O dia 25 de janeiro marca o sétimo ano desde o trágico rompimento da barragem da Vale em Brumadinho, na Região Metropolitana de Belo Horizonte. Este aniversário, permeado por luto e a persistente busca por respostas, coincide com o anúncio de um passo fundamental no processo judicial: o início das audiências para julgar os réus acusados pela catástrofe que ceifou 270 vidas e provocou imensa devastação ambiental. A partir de 23 de fevereiro, os tribunais darão voz a testemunhas e realizarão os interrogatórios dos envolvidos, sinalizando uma nova e crucial etapa na jornada por justiça.

Um Calendário Judicial Abrangente para o Caso

A 2ª Vara Federal Criminal de Belo Horizonte, responsável pela condução do processo, estabeleceu um cronograma extenso para as sessões judiciais. A juíza federal Raquel Vasconcelos Alves de Lima reservou um total de 76 dias para a realização das audiências, que se estenderão desde fevereiro de 2025 até maio de 2027. Essas sessões acontecerão prioritariamente de forma presencial no plenário do Tribunal Regional Federal da 6ª Região (TRF6), na capital mineira, embora a participação por videoconferência possa ser autorizada em situações específicas, mediante solicitação. Nesta fase inicial, o foco será a oitiva das testemunhas de defesa e de acusação, seguida pelos interrogatórios dos réus.

Os Acusados e a Estrutura Processual

No banco dos réus, encontram-se duas empresas centrais na tragédia e dezesseis indivíduos a elas ligados. A mineradora Vale S.A., proprietária do complexo de barragens, e a empresa alemã TÜV SÜD, encarregada de atestar a segurança da estrutura, são as pessoas jurídicas acusadas. Além delas, dezesseis pessoas físicas, com diferentes graus de responsabilidade nas companhias, também serão julgadas. Para gerenciar a complexidade e o volume de informações do caso, a Justiça optou por dividir o processo em três frentes distintas, cada uma focada em aspectos específicos da acusação.

Divisão e Justificativa Processual

Esta divisão inclui um processo dedicado exclusivamente aos crimes ambientais supostamente cometidos pela Vale e seus funcionários; outro focado nos crimes ambientais atribuídos à certificadora TÜV SÜD e seus empregados; e um terceiro, crucial, que trata diretamente dos 270 homicídios, tendo as 16 pessoas físicas como réus. A magistrada rejeitou os argumentos das defesas que questionavam a eficácia dessa separação, afirmando que a medida visa assegurar a razoabilidade e a celeridade processual, garantindo que a justiça seja devidamente aplicada. Adicionalmente, a juíza considerou desnecessárias novas perícias técnicas, dado o vasto material já produzido durante a investigação.

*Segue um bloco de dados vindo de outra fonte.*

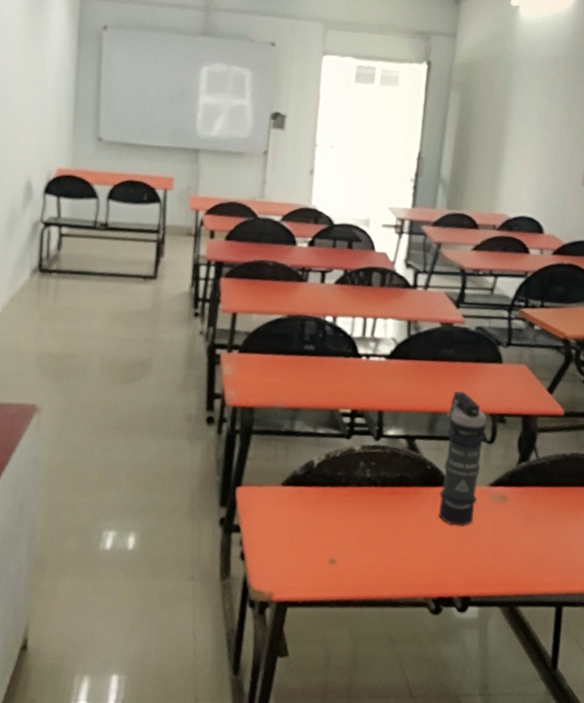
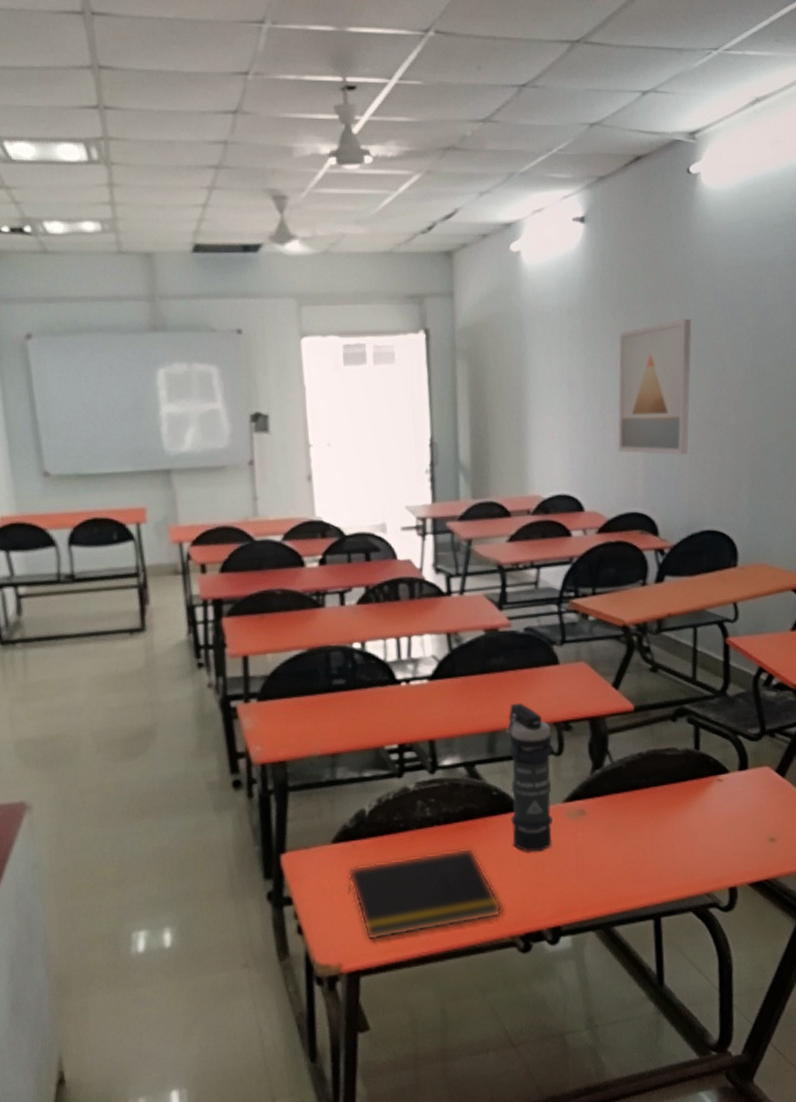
notepad: none [289,508,421,579] -> present [347,847,502,941]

A Tipificação do Homicídio e o Papel do Tribunal do Júri

Um dos pontos mais sensíveis e de maior impacto do julgamento diz respeito à tipificação dos crimes contra a vida. Os 16 réus são acusados de homicídio qualificado. Houve uma tentativa por parte das defesas de reclassificar o crime para homicídio culposo (sem intenção de matar) ou de inundação, o que resultaria em penas mais brandas e um julgamento sem a participação do júri popular. Contudo, a Justiça Federal manteve a acusação de homicídio doloso, que pressupõe que os réus assumiram o risco de causar as mortes. No Brasil, crimes dolosos contra a vida são julgados pelo Tribunal do Júri, significando que o veredito final sobre a culpa ou inocência caberá a cidadãos comuns, com o juiz federal conduzindo os trabalhos e definindo a pena.

A decisão final sobre se o caso será levado a um Júri Popular — um procedimento técnico conhecido como 'pronúncia' — será tomada após a conclusão desta fase de audiências que se inicia em fevereiro. Por ora, a acusação mais grave, conforme prevista em lei, permanece. Com o início iminente das audiências, espera-se que os próximos anos tragam avanços significativos na apuração das responsabilidades e na busca por uma reparação justa para as vítimas e o meio ambiente devastado pela tragédia de Brumadinho.